→ **Task goal**
Turn the lines between the one holding "common name: Norway spruce" and the one holding "common name: Island grouper", inclusive, into a Markdown table with the columns Num and Text. Give each line its own number and leave out any blank lines.

→ **Excerpted records**

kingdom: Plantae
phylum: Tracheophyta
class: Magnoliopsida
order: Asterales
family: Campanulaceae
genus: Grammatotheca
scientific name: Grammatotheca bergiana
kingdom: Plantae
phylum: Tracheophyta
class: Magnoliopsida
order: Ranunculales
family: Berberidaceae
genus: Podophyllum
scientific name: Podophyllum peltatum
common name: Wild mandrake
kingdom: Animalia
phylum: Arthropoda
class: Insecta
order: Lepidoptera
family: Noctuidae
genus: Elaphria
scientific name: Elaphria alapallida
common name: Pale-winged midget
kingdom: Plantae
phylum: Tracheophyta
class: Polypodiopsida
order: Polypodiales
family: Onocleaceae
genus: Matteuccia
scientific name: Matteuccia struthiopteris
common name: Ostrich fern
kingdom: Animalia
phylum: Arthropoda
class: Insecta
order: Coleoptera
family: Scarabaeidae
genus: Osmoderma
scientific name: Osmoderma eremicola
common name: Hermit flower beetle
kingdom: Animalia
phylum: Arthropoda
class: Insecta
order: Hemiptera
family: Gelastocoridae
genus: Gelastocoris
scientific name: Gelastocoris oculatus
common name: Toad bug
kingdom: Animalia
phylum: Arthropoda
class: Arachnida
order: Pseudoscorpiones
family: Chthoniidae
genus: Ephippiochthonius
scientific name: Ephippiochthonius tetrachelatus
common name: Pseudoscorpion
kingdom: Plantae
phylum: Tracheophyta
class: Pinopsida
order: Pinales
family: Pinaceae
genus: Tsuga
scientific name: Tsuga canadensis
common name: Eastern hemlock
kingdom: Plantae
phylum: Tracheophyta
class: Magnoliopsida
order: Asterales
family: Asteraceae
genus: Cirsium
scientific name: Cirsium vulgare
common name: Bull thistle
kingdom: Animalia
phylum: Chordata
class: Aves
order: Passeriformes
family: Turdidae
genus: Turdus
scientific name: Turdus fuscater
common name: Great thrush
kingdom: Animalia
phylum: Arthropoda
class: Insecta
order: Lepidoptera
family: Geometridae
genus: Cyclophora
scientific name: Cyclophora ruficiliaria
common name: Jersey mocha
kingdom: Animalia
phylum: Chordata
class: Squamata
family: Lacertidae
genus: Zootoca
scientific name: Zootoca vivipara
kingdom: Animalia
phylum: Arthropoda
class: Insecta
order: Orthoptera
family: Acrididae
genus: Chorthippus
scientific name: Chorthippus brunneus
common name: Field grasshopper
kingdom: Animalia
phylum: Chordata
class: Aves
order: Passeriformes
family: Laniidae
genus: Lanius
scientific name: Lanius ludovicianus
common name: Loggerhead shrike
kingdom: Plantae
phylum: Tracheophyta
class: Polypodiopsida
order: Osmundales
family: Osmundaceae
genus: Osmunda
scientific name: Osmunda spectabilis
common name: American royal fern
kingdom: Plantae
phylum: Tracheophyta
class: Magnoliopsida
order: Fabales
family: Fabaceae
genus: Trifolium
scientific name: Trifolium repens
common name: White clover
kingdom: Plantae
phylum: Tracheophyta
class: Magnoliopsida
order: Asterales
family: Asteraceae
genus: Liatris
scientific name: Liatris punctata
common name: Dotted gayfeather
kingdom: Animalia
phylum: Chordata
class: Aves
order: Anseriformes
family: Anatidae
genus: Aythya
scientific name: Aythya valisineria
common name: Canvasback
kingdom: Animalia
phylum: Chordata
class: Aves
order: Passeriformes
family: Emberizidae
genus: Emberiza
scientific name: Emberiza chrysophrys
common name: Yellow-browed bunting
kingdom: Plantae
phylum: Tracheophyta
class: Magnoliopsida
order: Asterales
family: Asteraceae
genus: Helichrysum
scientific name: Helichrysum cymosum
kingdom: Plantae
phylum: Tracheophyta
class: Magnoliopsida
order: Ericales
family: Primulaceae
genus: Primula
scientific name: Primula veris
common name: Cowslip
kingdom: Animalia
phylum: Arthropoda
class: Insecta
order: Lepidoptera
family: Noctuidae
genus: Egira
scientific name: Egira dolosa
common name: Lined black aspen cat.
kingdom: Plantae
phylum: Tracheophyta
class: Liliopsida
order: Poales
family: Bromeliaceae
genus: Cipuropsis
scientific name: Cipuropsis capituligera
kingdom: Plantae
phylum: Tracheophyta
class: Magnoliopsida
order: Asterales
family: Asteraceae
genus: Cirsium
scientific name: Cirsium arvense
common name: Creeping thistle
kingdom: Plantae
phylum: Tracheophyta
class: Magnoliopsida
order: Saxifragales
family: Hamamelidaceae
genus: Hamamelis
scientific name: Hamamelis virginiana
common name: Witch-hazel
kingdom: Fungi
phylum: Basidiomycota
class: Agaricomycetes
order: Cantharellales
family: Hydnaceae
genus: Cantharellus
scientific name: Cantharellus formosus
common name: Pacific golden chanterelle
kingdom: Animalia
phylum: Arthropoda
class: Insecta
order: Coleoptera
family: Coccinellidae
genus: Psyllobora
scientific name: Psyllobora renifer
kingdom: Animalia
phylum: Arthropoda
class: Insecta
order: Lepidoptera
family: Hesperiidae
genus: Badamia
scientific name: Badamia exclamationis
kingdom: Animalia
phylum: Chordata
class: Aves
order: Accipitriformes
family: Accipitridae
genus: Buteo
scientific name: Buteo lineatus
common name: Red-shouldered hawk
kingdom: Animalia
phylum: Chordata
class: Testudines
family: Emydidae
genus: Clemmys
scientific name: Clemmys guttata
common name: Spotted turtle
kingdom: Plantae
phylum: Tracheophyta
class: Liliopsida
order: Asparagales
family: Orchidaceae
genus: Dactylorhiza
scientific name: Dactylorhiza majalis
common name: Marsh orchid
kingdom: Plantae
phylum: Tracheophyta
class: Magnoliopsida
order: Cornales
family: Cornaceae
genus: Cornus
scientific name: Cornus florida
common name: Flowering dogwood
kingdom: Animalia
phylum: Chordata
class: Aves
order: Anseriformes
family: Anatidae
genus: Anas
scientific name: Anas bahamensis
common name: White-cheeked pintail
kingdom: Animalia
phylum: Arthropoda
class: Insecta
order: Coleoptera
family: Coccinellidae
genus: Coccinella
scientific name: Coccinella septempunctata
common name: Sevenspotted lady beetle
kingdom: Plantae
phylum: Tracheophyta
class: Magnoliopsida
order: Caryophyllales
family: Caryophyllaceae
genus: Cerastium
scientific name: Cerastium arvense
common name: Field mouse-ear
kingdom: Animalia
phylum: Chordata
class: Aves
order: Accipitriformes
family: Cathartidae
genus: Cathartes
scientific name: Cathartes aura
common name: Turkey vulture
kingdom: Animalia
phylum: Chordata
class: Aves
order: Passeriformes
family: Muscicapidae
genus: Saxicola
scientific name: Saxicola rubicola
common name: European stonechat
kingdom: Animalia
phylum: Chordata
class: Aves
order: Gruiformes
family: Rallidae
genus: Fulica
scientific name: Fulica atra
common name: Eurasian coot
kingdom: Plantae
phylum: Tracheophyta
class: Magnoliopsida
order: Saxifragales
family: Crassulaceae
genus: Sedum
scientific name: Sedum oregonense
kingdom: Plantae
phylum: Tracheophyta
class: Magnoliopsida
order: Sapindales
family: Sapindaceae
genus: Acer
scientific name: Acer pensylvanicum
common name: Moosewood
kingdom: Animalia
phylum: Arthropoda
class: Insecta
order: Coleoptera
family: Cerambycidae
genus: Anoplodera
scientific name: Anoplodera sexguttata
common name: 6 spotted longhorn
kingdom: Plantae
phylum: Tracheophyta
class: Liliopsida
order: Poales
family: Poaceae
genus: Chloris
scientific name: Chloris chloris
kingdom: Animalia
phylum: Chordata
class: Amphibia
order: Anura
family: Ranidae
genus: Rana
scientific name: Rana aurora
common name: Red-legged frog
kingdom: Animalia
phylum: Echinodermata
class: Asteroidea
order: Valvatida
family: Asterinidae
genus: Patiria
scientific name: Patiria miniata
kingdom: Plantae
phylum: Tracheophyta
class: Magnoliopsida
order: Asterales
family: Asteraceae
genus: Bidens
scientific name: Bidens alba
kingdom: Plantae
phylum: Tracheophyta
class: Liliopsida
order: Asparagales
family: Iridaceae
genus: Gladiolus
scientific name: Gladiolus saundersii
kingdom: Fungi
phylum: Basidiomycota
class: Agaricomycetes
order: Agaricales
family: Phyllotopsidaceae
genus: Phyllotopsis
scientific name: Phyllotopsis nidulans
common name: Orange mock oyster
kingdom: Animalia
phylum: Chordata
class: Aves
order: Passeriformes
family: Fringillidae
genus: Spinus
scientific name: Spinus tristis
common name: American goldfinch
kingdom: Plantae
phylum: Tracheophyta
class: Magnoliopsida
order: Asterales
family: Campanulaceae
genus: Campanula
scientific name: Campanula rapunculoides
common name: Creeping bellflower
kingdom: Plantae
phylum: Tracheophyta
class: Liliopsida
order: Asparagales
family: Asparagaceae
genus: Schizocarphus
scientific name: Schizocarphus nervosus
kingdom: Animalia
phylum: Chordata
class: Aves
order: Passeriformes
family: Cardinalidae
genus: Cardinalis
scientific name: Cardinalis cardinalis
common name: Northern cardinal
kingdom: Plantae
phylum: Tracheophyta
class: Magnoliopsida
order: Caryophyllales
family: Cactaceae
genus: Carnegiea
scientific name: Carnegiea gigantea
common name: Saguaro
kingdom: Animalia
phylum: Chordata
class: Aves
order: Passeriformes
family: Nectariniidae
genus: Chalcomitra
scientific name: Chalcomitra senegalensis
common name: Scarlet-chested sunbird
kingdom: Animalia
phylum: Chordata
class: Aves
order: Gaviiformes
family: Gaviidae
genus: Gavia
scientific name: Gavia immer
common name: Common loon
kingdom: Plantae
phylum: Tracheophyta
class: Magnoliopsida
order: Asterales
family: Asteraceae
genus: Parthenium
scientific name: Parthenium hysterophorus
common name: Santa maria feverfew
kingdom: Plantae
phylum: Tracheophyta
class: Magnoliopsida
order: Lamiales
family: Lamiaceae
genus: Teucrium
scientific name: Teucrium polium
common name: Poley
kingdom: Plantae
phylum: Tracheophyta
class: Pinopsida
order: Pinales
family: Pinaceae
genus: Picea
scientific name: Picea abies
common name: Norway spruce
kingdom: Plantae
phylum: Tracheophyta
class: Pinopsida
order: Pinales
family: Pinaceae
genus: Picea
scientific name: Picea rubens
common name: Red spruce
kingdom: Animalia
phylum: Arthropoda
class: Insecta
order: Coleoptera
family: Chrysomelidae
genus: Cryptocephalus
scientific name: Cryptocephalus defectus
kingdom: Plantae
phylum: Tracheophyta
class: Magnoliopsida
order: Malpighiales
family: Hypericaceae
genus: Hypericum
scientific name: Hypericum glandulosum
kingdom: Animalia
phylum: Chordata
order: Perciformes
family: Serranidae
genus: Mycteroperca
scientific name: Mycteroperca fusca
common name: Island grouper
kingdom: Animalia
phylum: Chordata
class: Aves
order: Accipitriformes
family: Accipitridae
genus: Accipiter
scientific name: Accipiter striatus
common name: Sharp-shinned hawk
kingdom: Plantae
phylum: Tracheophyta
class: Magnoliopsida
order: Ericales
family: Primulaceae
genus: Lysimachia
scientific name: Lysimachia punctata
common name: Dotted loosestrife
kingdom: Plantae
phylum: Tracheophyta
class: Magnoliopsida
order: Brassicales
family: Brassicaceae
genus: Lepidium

→ **Task solution**
| Num | Text |
|---|---|
| 1 | common name: Norway spruce |
| 2 | kingdom: Plantae |
| 3 | phylum: Tracheophyta |
| 4 | class: Pinopsida |
| 5 | order: Pinales |
| 6 | family: Pinaceae |
| 7 | genus: Picea |
| 8 | scientific name: Picea rubens |
| 9 | common name: Red spruce |
| 10 | kingdom: Animalia |
| 11 | phylum: Arthropoda |
| 12 | class: Insecta |
| 13 | order: Coleoptera |
| 14 | family: Chrysomelidae |
| 15 | genus: Cryptocephalus |
| 16 | scientific name: Cryptocephalus defectus |
| 17 | kingdom: Plantae |
| 18 | phylum: Tracheophyta |
| 19 | class: Magnoliopsida |
| 20 | order: Malpighiales |
| 21 | family: Hypericaceae |
| 22 | genus: Hypericum |
| 23 | scientific name: Hypericum glandulosum |
| 24 | kingdom: Animalia |
| 25 | phylum: Chordata |
| 26 | order: Perciformes |
| 27 | family: Serranidae |
| 28 | genus: Mycteroperca |
| 29 | scientific name: Mycteroperca fusca |
| 30 | common name: Island grouper |